The National Cancer Institute is celebrating the research, activities and partnerships of its Division of Cancer Control and Population Sciences (DCCPS) upon the 10-year anniversary
of its founding.
“Since its creation in 1997, DCCPS has led NCI’s research to understand the causes and distribution
of cancer in populations, to support the development and delivery of effective interventions
and to monitor and explain cancer trends in all segments of the population,” said NCI director Dr. John Niederhuber. “Through the highest-quality genetic, epidemiological, behavioral,
social, applied and surveillance cancer studies, DCCPS generates new knowledge and helps ensure that the products of cancer control research are effectively applied in all segments of the population.”
DCCPS became a new division at NCI based on recommendations by a special cancer control
review group that defined cancer control science as the “conduct of basic and applied research in the behavioral, social and population
sciences to create or enhance interventions
that, independently or in combination with biomedical approaches, reduce cancer risk, incidence, morbidity and mortality and improve quality of life.”
Dr. Robert Croyle, who currently directs DCCPS, noted the extramural division’s unique role in reducing the burden of cancer in America.

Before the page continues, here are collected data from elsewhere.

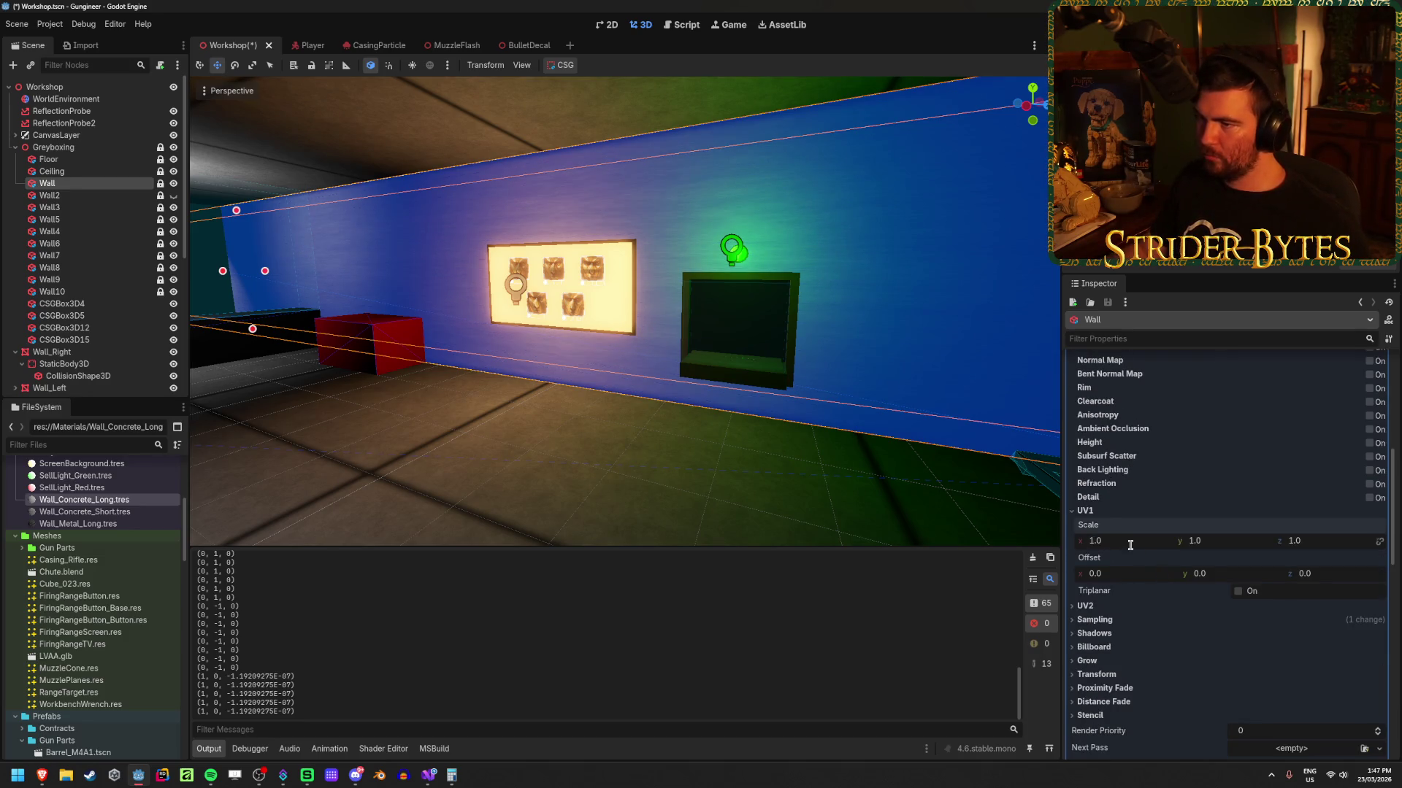
pyautogui.click(1311, 541)
pyautogui.write('20')
pyautogui.press('Return')
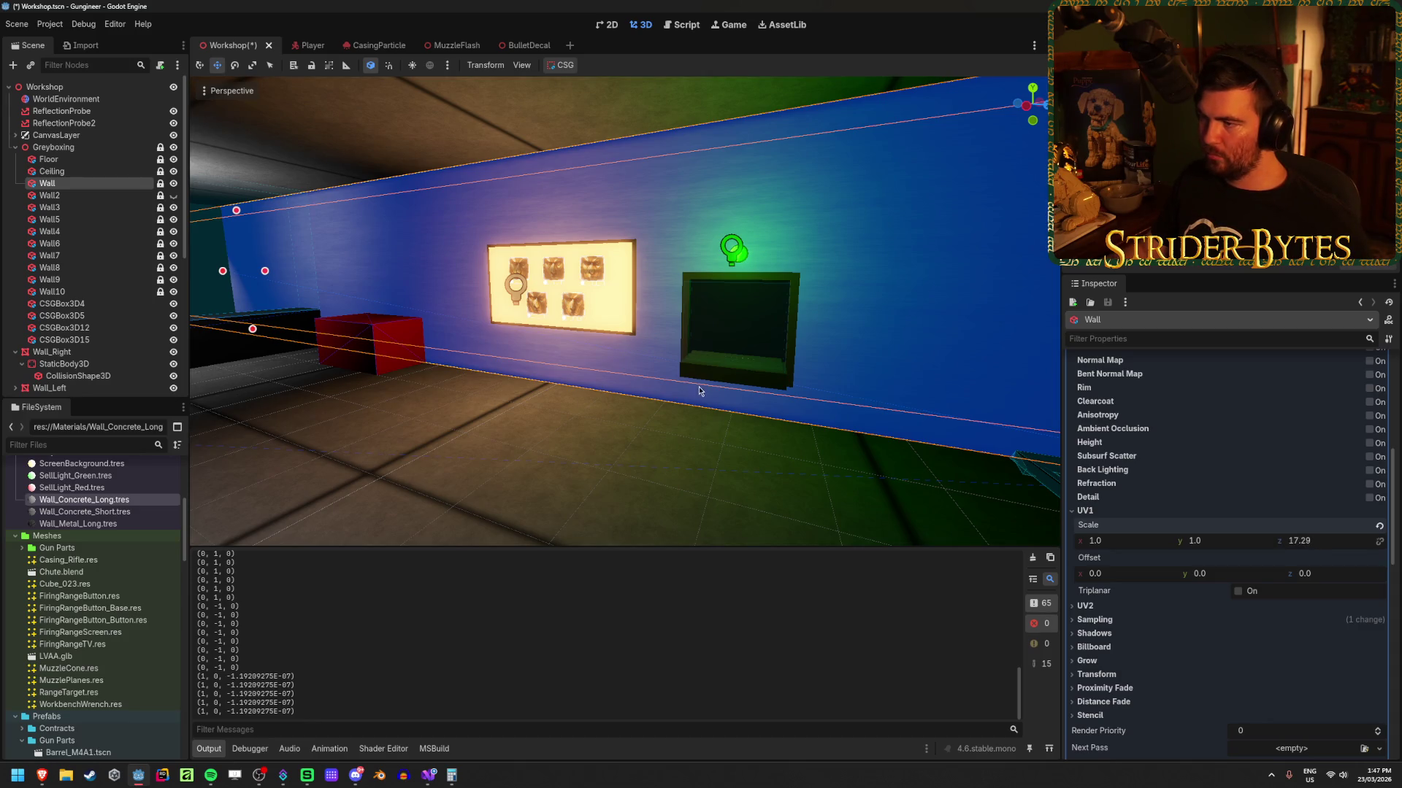
pyautogui.click(1192, 541)
pyautogui.write('3.1')
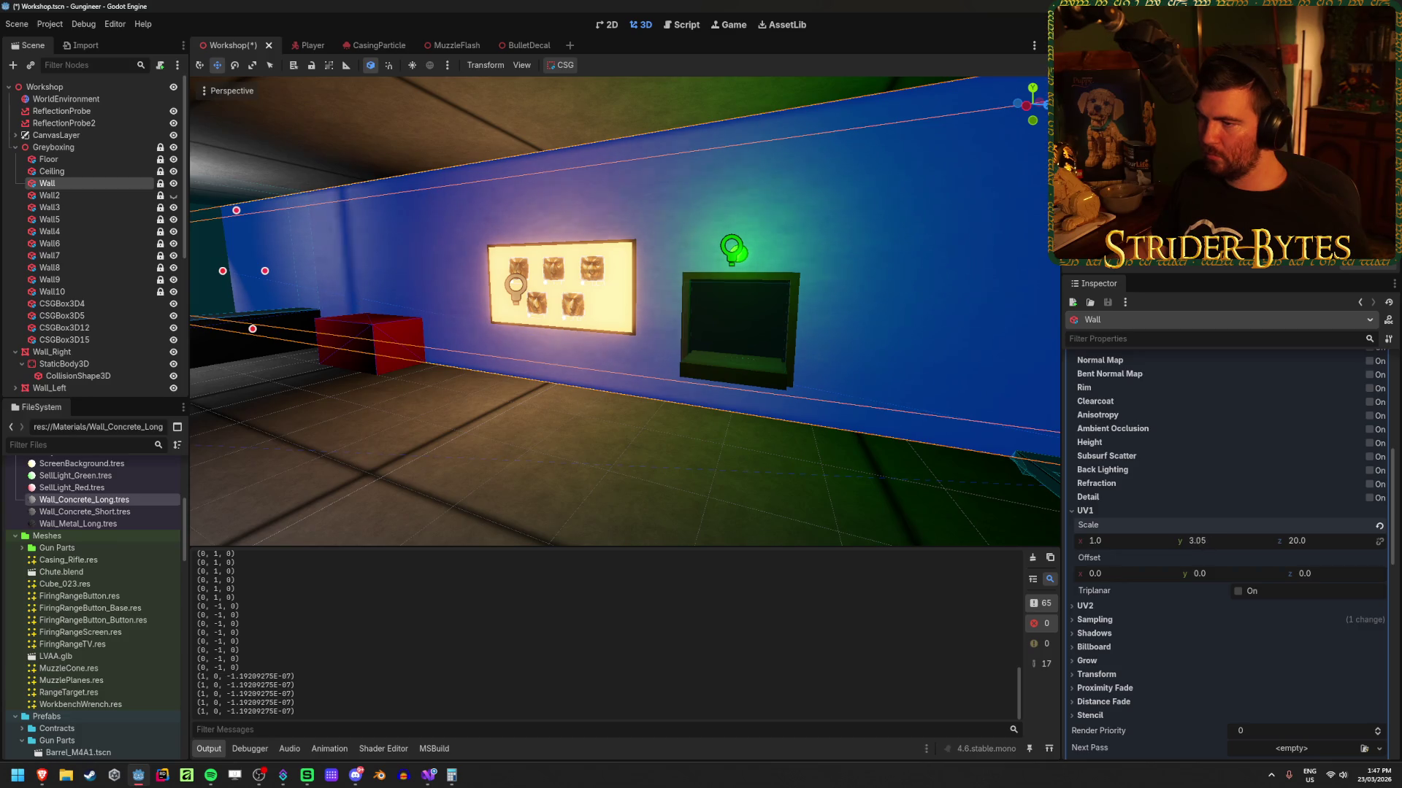
pyautogui.write('20')
pyautogui.press('Return')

“DCCPS has the lead responsibility at NCI for supporting research in surveillance, epidemiology,
health services, behavioral science and cancer survivorship,” he explained. “The division
also plays a central role within the federal
government as a source of expertise and evidence on issues such as the quality of cancer care, the economic burden of cancer, geographic
information systems, statistical methods, communication science, tobacco control and the translation of research into practice.”
Dr. Robert T. Croyle, current DCCPS director
Dr. Barbara Rimer, first DCCPS director
During the past decade, DCCPS has funded a large and expanding portfolio of grants and contracts.
It currently includes over 900 grants valued
at almost $400 million. Highlights include:
- Expansion of the Surveillance, Epidemiology, and End Results (SEER) Program, the authoritative
source of information on cancer incidence
and survival in the United States. Overall,
SEER coverage increased from 14 percent to 26 percent of the U.S. population.
- Launch of the Cancer
Care Outcomes Research and Surveillance
in fiscal year 2001 to improve the methods and empirical
base for quality of care assessment.
- Funding the Long-Term Cancer Survivors
Research Initiative focused on questions related to the physiological
experiences of cancer survivors 5 or more years post-diagnosis, and interventions
to promote positive outcomes.
- Supporting approximately
30 consortia through the division’s Epidemiology and Genetics Research Program. These consortia—which focus on numerous types of cancer and include cohort, case-control and familial studies—conduct the types of large-scale epidemiologic studies needed
to address complex questions about the etiology
DCCPS relies not only on the expertise of its own scientific staff, but also works closely with other NIH institutes, HHS agencies and nongovernmental
organizations. For example, DCCPS, NIDA, NIAAA and the Robert Wood Johnson Foundation jointly fund the Transdisciplinary
Tobacco Use Research Centers.
“We look forward to making even greater strides in the coming decade,” said Croyle. “To accomplish this, we will continue to evaluate what has been learned, identify new priorities and strategies and effectively apply new technologies
and research discoveries to reduce the cancer burden.”